For reducing HTTP requests, it is very recommendable to embed images smaller than 5 K straight into CSS. You can treat these images as if they were little chunks of data by encoding them into a hexadecimal stream. The RFC 2397 allows that. Using this technique, embedded images are loaded at the same time when the CSS file is loaded:

background:url(data:image/png;base64,iVBORw0K ...);

The part after "base64," is the hexadecimal stream. To generate the hexidecimal stream on the fly in PHP, you could write something like this:

background:url(data:image/png;base64,<?php echo base64_encode(file_get_contents('logo.png')) ?>);

Remember to use an absolute path to the file you want to base64 encode into a hexidecimal stream. Don't encode files larger than 5 K because the PHP method file_get_contents() is accessing the file system on the server requiring a pretty amount of ressources.

Don't leave mobile devices out

To make www.binarykitchen.com a good experience for mobile devices like the iPhone, I added a separate CSS stylesheet with media="handheld":

<link media="handheld" title="Handheld Style" href="..." rel="stylesheet"/>

Inside that stylesheet, I reincluded the default CSS file for the screen by PHP's require() command and then all I had to do is to hide some elements with display:none to prevent them from appearing in mobile devices. For example the chef's hat and other decorative elements.

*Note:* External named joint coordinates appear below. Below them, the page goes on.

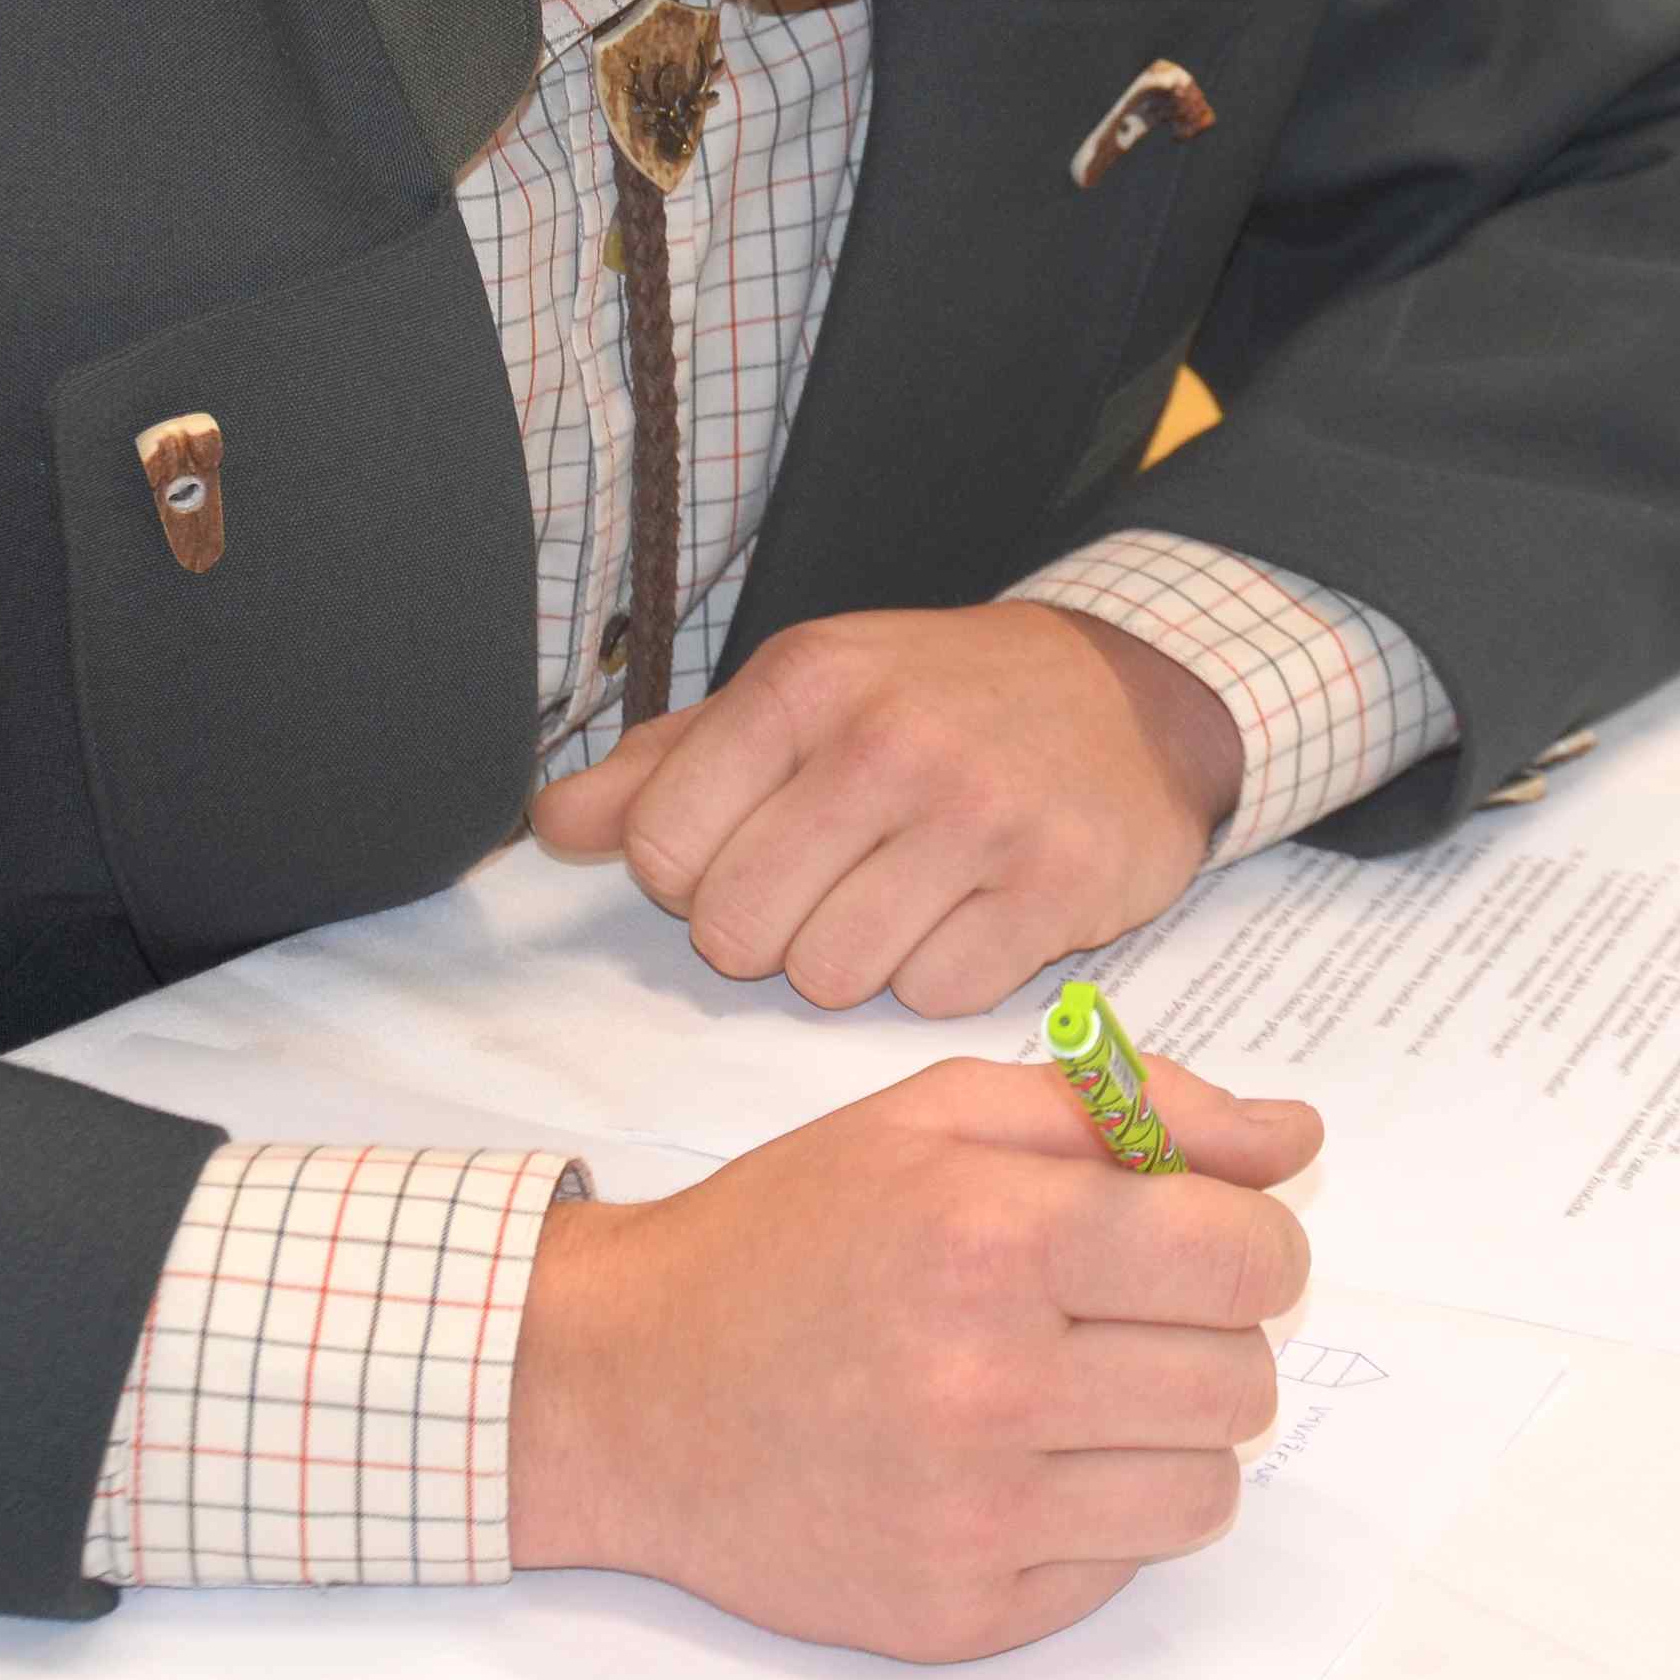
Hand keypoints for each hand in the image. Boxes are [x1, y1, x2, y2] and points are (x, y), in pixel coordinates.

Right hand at [507, 1051, 1322, 1658]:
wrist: (626, 1388)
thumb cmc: (789, 1234)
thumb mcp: (940, 1116)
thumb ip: (1130, 1110)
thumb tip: (1294, 1140)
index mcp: (992, 1234)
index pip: (1243, 1257)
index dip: (1251, 1241)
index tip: (1204, 1241)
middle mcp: (988, 1380)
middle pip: (1239, 1378)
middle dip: (1206, 1334)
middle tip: (1117, 1312)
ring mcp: (975, 1514)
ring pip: (1205, 1488)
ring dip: (1166, 1434)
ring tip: (1072, 1390)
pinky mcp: (959, 1613)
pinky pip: (1124, 1567)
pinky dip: (1097, 1515)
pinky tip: (1013, 1463)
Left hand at [531, 603, 1245, 1016]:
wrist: (1128, 695)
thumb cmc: (938, 700)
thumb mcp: (803, 694)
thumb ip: (669, 764)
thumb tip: (551, 824)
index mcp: (804, 683)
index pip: (659, 847)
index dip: (690, 875)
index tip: (748, 850)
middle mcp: (885, 740)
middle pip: (735, 928)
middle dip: (768, 931)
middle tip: (828, 888)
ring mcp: (978, 813)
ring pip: (828, 976)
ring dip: (853, 960)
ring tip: (901, 899)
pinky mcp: (1057, 884)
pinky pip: (934, 995)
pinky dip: (942, 975)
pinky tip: (972, 914)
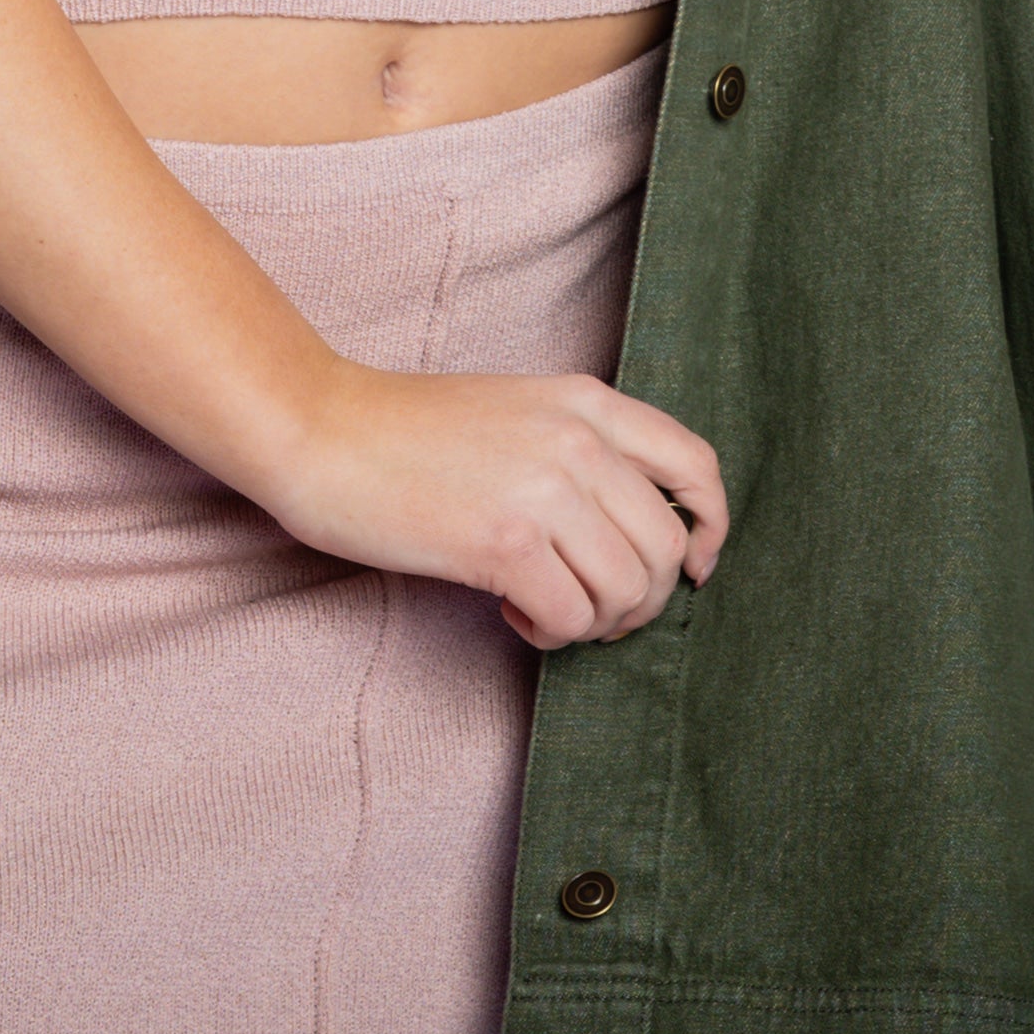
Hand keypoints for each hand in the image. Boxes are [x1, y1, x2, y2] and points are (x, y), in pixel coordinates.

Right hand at [250, 359, 727, 649]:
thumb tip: (640, 532)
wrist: (322, 430)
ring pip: (629, 590)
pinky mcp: (505, 542)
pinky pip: (572, 618)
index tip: (695, 569)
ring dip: (594, 620)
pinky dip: (550, 632)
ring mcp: (545, 490)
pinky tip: (510, 609)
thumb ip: (584, 449)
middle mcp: (580, 441)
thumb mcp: (520, 411)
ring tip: (543, 606)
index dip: (711, 528)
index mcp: (589, 401)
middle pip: (668, 546)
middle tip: (594, 610)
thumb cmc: (410, 431)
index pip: (696, 465)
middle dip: (642, 599)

And I din't forget to trim the screen for small displays with viewport's meta tag. Otherwise the website would have looked like a thumbnail on the iPhone:

<meta name="viewport" content="width=841"/>

Do the loop With Javascript

Did you see the slider? Where you can click through all my work? When implementing this in Javascript with the help of Prototype, I had the problem that I couldn't lay down the images as an array. Because an array has a beginning and an end. So I needed a collection that loops. At the end it rewinds to the beginning. So I developed the associative DoublyLinkedList class. With this you can loop with next() and previous() methods without worrying about the end.

//  create linked list object
var oLinkedList = new DoublyLinkedList();

//  append first element, any data and any index
oLinkedList.add('Afghanistan', 0);

...

//  append last element
oLinkedList.add('Zimbabwe', 99);

//  and now, here is the magic: next(99) returns 'Afghanistan'
var next = oLinkedList.next(99);

OptimiSe with YSlow

There are many other techniques I better not reveal in one news entry. But with the help of Firefox's extension YSlow you can optimise your website very well. It's a good start to learn from there. YSlow shows you where your bottlenecks are. This website has a YSlow overall performance score of 90 which is good. Try testing the performance of websites with that cool extension.